Exercise prompt:
Please list each line below that contains the word "does", copying every such line in full.
═══ Records supplied ═══
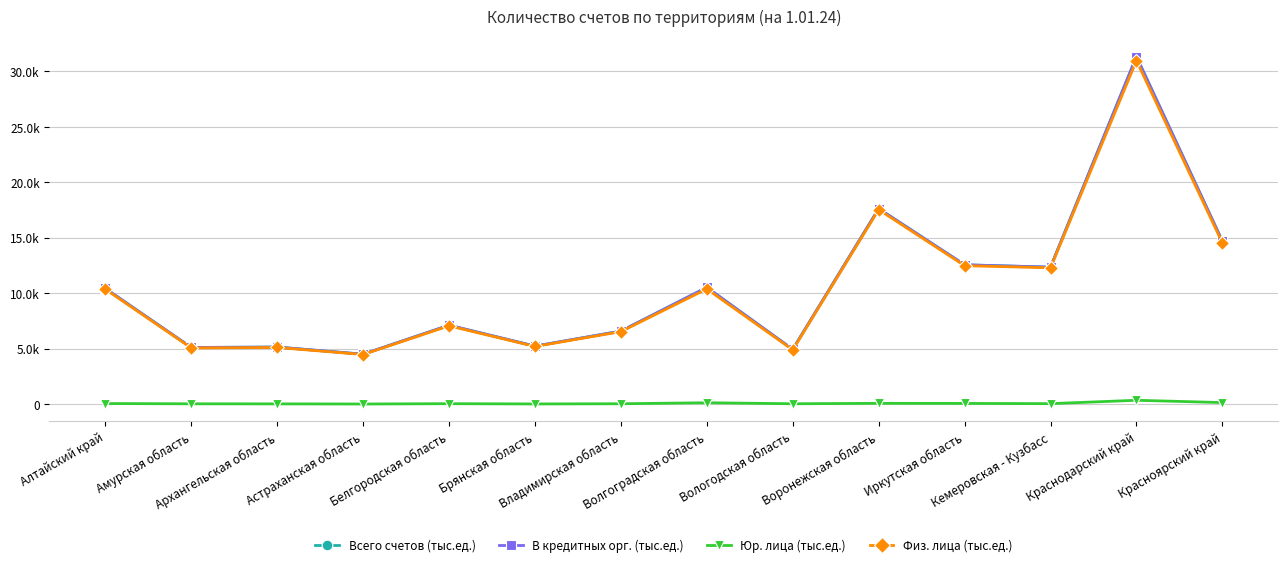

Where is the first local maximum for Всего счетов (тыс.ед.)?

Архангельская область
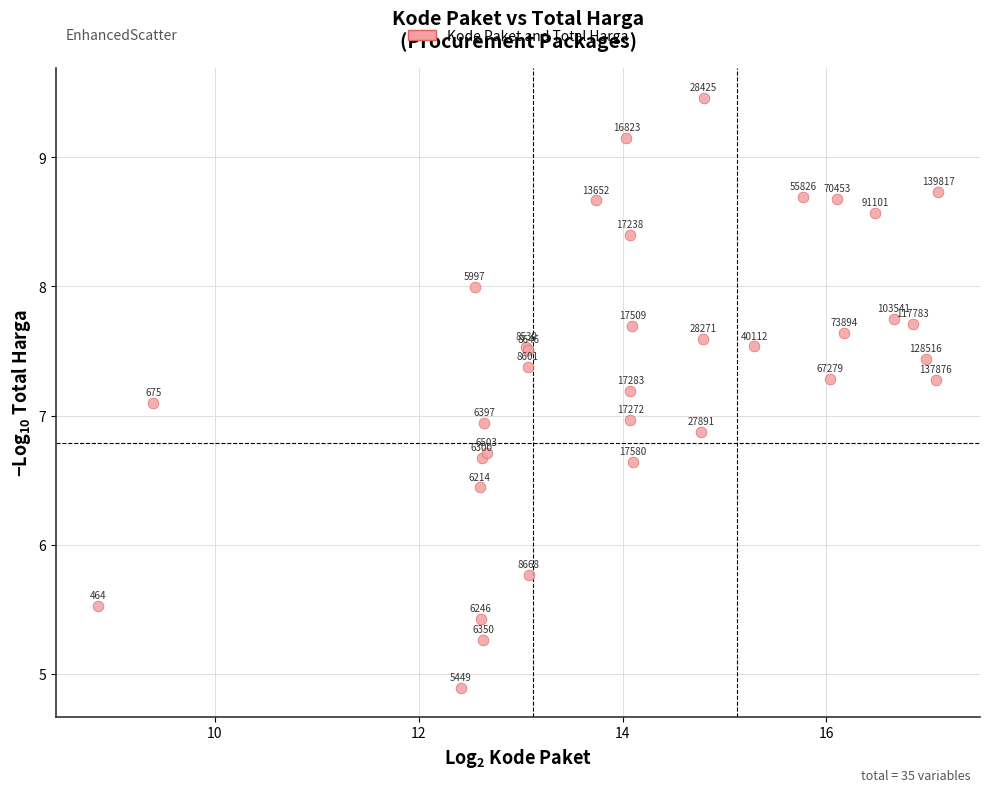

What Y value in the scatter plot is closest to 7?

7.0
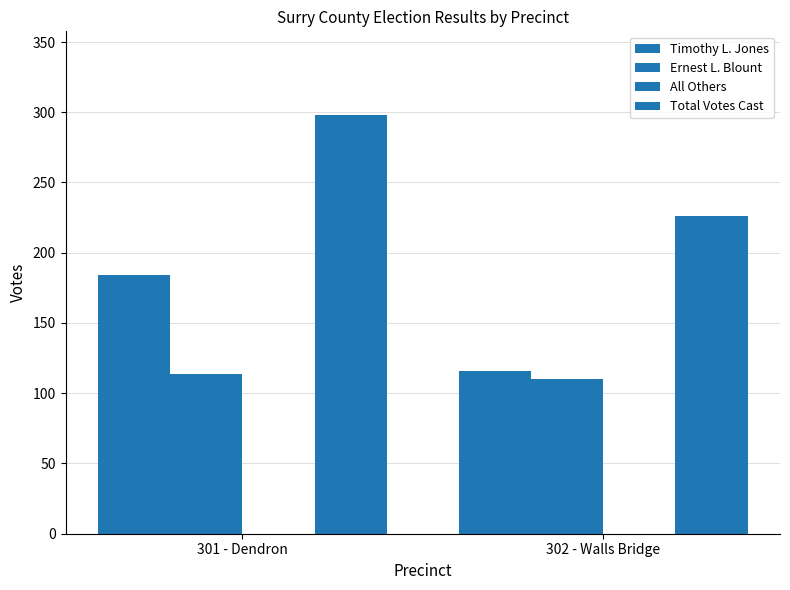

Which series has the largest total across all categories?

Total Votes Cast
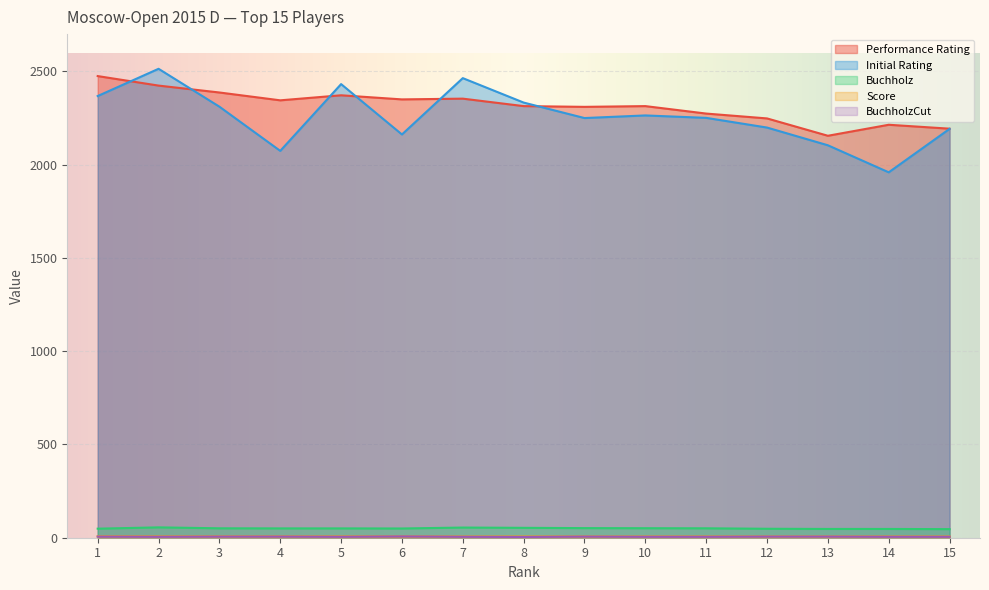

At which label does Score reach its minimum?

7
═══
Exercise solution:
At which label does Score reach its minimum?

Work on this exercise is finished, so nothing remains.